DIRECTIVE
Search the entries for the word "text" and copy each line that has it.

━━━ AVAILABLE RECORDS ━━━

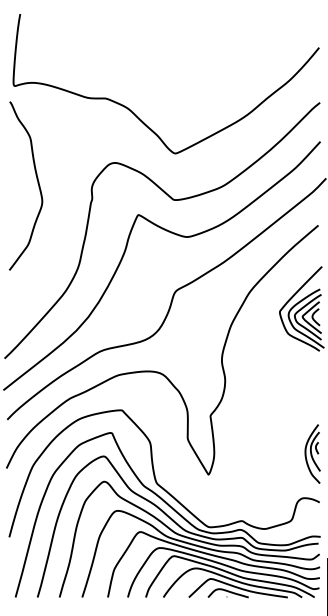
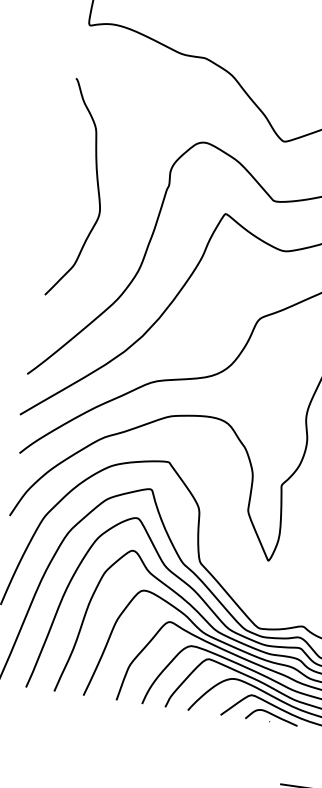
curve: (37, 183) -> (96, 188), moved

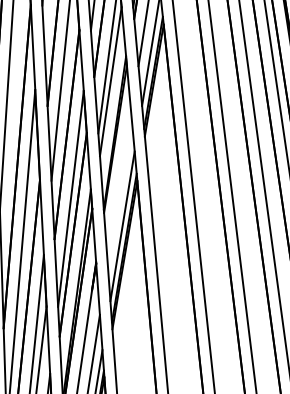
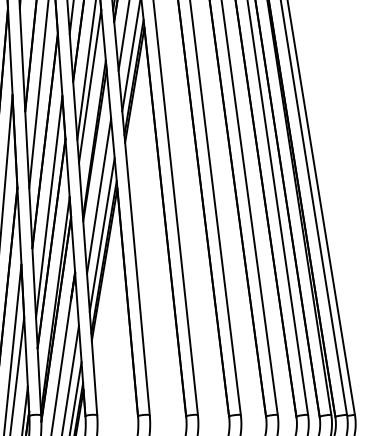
line: (119, 187) -> (99, 195), added

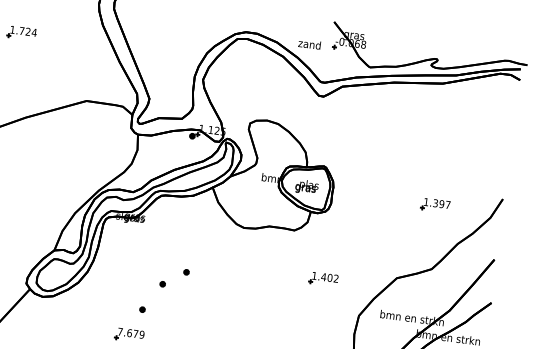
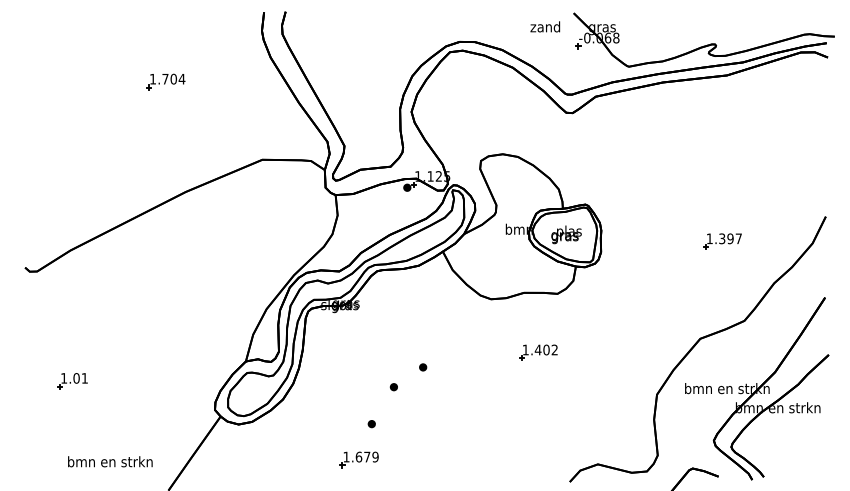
text: (28, 31) -> (173, 78), 1.724 -> 1.704
text: (309, 44) -> (545, 26), moved
part: (435, 205) -> (722, 241), moved
part: (323, 279) -> (538, 352), moved
text: (120, 331) -> (346, 456), 7.679 -> 1.679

━━━

SOLUTION TO THIS EXERCISE
text: (28, 31) -> (173, 78), 1.724 -> 1.704
text: (309, 44) -> (545, 26), moved
text: (120, 331) -> (346, 456), 7.679 -> 1.679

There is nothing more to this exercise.